**Requirement:** Report how many lines in the records below hold "Your", with no other output.

**Extracted records:**
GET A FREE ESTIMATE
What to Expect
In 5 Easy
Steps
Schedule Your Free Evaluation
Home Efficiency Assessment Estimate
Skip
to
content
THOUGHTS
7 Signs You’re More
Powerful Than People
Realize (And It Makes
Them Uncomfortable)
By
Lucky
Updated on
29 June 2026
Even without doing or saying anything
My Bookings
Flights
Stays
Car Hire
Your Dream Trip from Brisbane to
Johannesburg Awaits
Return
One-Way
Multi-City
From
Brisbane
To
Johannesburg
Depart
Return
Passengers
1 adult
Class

* * *

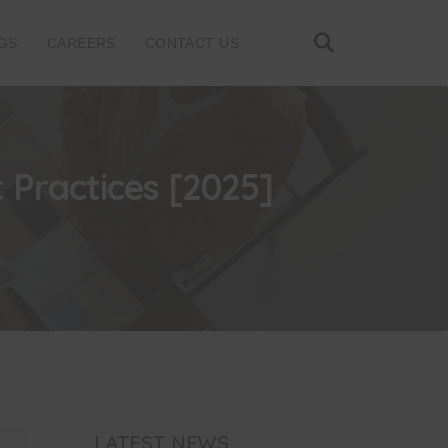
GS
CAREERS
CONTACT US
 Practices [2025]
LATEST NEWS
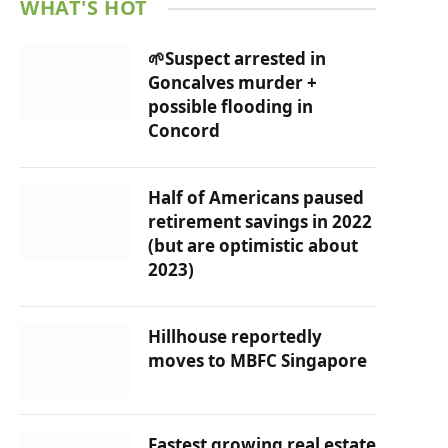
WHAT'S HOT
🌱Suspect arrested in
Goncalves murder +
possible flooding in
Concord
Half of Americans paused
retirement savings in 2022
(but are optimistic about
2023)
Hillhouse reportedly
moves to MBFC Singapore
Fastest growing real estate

**The completed task:** 2